Task item:
In the copy, keep the lines from the first line of the material below through the line containing "7: (291, 619)" exactly as they are, and include no pictures.

Dataset entries:
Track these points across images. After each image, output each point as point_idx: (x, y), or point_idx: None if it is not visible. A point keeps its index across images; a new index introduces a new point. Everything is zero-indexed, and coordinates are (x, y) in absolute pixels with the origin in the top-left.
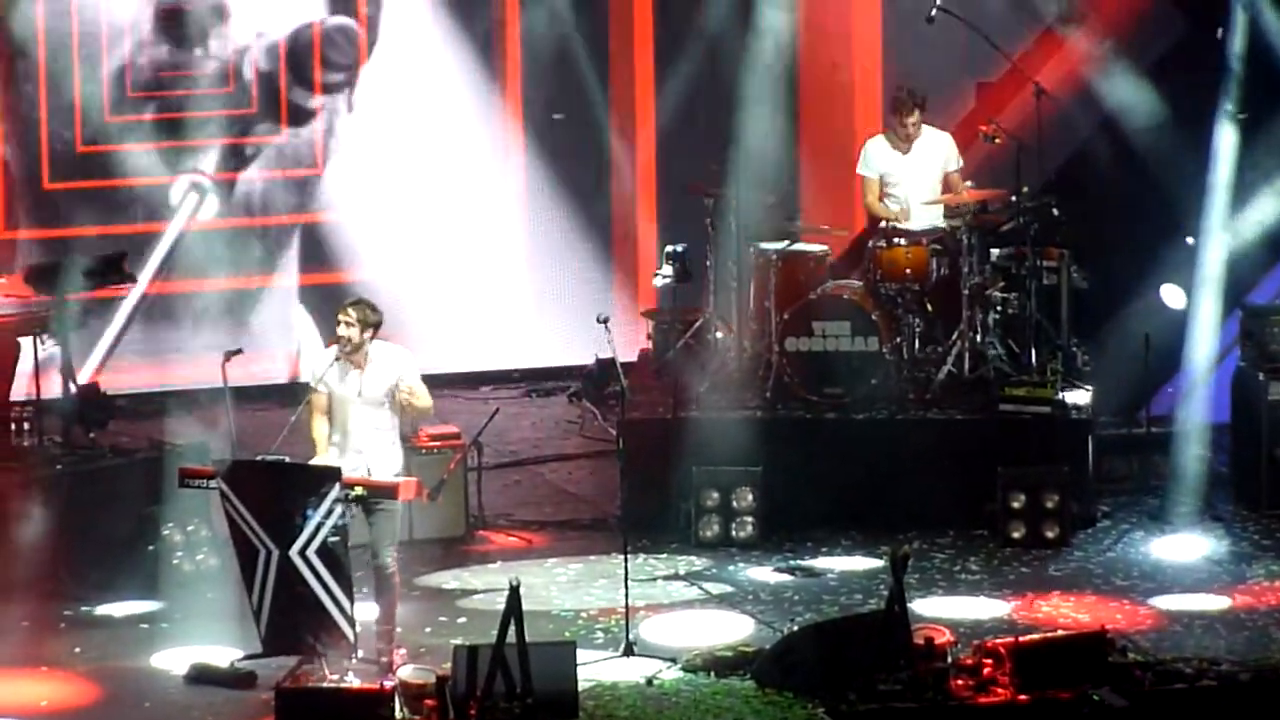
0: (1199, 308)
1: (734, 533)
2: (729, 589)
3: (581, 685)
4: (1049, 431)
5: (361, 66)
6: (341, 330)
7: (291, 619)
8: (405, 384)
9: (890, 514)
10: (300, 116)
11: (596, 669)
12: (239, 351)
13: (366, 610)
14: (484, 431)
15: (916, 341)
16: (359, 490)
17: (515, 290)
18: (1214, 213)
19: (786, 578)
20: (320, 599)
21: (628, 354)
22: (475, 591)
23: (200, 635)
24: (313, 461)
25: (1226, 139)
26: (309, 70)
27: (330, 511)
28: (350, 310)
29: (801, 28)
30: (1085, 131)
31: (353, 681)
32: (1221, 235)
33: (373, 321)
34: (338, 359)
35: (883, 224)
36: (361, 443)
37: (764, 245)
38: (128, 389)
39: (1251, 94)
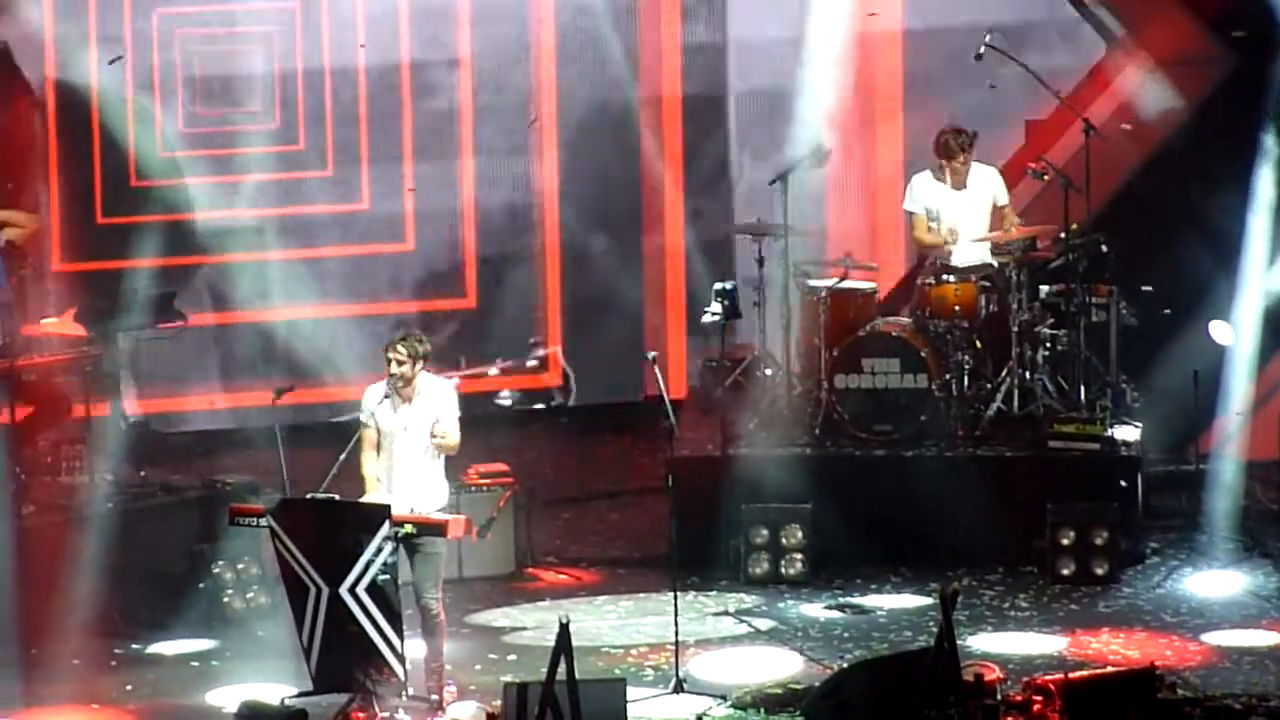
0: (1247, 344)
1: (783, 569)
2: (778, 626)
3: None
4: (1098, 468)
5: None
6: (394, 369)
7: (342, 656)
8: (440, 426)
9: (939, 551)
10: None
11: (646, 706)
12: (291, 388)
13: (416, 648)
14: (532, 470)
15: (965, 379)
16: (408, 528)
17: (564, 327)
18: (1256, 252)
19: (836, 614)
20: (370, 637)
21: (677, 391)
22: (525, 629)
23: (251, 673)
24: (363, 499)
25: (1267, 178)
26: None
27: (380, 549)
28: (400, 347)
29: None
30: (1134, 168)
31: (403, 719)
32: (1265, 276)
33: (422, 354)
34: (387, 395)
35: (930, 260)
36: (407, 477)
37: (813, 283)
38: (179, 427)
39: None
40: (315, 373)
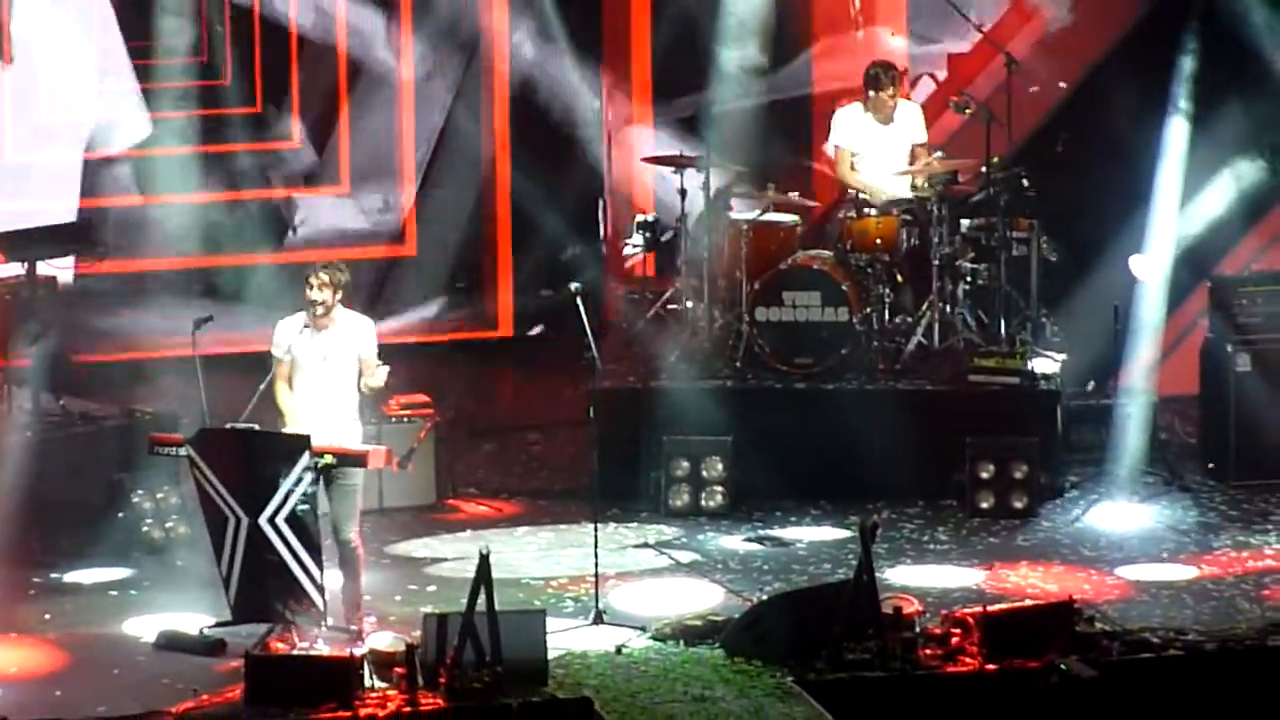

Output for this exercise:
Track these points across images. After each image, output each point as point_idx: (x, y), or point_idx: None if it is not visible. A point keeps its index across images; a new index introduces a new point. Everything is zero-indexed, and coordinates are (x, y) in absolute pixels with the origin in the top-left.
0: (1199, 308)
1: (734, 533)
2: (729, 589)
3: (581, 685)
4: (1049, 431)
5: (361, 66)
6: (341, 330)
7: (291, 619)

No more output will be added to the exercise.